▸ SOURCE INFORMATION:
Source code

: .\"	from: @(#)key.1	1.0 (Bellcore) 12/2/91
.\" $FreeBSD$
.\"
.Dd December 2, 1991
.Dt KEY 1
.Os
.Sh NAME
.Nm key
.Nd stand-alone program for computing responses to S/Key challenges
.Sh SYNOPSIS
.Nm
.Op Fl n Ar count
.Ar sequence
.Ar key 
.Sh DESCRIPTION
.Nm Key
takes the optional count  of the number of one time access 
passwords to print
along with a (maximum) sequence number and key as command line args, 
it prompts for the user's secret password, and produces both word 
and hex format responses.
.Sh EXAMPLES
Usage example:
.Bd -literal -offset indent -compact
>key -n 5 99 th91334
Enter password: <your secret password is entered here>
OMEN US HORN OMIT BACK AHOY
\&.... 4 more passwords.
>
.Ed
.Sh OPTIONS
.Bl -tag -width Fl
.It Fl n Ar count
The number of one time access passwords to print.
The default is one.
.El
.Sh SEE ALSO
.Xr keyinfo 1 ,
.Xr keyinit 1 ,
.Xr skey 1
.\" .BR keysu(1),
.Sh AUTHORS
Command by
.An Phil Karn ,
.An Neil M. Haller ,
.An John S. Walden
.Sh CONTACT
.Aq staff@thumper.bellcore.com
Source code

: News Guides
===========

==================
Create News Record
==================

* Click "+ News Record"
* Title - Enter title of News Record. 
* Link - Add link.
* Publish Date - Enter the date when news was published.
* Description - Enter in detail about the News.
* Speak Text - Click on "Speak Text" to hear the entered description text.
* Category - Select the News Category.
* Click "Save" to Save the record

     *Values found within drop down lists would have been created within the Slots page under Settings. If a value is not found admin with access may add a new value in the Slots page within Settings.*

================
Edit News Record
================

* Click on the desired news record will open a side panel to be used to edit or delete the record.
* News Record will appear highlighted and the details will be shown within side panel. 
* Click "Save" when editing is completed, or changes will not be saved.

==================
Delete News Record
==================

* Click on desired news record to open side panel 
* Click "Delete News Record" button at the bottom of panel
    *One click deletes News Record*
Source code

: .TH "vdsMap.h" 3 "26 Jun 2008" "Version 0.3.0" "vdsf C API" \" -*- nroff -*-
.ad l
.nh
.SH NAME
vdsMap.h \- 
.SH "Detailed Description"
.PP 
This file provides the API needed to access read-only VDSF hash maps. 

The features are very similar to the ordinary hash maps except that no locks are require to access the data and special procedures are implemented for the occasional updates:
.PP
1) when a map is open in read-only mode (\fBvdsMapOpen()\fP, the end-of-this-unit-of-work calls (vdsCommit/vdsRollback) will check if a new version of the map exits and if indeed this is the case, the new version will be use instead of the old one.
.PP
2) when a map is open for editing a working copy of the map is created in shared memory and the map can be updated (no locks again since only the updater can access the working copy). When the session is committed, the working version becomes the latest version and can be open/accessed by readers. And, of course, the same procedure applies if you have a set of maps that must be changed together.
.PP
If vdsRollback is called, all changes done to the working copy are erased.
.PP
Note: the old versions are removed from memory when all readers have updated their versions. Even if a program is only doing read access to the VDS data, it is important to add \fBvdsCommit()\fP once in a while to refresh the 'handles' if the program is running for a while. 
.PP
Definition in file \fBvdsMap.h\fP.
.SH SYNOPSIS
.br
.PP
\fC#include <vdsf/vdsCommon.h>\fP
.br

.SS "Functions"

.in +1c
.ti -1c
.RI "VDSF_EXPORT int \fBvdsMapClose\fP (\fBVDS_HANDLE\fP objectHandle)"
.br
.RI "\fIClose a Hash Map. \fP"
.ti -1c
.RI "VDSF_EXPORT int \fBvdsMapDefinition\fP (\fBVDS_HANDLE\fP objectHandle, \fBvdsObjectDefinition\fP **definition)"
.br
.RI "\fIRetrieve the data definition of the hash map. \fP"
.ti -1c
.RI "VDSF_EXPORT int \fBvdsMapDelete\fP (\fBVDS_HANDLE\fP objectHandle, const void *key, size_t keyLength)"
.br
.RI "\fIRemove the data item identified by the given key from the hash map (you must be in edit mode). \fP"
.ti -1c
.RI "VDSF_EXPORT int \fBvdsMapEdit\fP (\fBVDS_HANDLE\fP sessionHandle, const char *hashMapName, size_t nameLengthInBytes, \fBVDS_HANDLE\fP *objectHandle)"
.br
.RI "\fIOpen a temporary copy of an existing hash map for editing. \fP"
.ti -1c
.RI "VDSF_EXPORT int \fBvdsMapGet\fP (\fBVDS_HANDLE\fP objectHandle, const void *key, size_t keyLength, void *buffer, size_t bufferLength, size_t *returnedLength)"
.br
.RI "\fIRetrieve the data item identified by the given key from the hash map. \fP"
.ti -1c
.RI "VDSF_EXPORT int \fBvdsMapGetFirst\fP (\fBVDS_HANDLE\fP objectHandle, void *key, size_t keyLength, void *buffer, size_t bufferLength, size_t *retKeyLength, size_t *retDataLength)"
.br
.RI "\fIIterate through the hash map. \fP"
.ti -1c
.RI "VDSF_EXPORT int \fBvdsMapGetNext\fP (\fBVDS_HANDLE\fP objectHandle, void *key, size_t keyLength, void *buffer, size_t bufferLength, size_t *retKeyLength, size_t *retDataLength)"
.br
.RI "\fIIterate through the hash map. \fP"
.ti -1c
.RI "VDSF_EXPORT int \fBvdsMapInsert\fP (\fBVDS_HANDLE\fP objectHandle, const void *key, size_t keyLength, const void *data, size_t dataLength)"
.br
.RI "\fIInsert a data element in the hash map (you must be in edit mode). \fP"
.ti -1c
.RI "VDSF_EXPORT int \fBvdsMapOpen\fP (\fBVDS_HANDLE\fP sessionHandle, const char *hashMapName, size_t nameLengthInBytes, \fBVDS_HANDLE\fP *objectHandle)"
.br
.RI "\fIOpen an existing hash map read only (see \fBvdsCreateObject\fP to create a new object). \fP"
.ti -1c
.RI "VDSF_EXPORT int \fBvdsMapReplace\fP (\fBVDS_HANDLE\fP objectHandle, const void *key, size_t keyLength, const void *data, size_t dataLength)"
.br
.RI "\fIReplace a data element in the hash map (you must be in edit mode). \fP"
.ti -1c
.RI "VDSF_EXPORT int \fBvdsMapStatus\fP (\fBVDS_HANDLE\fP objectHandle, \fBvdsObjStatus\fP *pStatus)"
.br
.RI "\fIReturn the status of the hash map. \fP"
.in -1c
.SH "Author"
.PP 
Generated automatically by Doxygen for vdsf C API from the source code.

▸ YOUR INSTRUCTIONS: If a line in the listing holds the word "retDataLength", list that line.

▸ EXERCISE SOLUTION:
.RI "VDSF_EXPORT int \fBvdsMapGetFirst\fP (\fBVDS_HANDLE\fP objectHandle, void *key, size_t keyLength, void *buffer, size_t bufferLength, size_t *retKeyLength, size_t *retDataLength)"
.RI "VDSF_EXPORT int \fBvdsMapGetNext\fP (\fBVDS_HANDLE\fP objectHandle, void *key, size_t keyLength, void *buffer, size_t bufferLength, size_t *retKeyLength, size_t *retDataLength)"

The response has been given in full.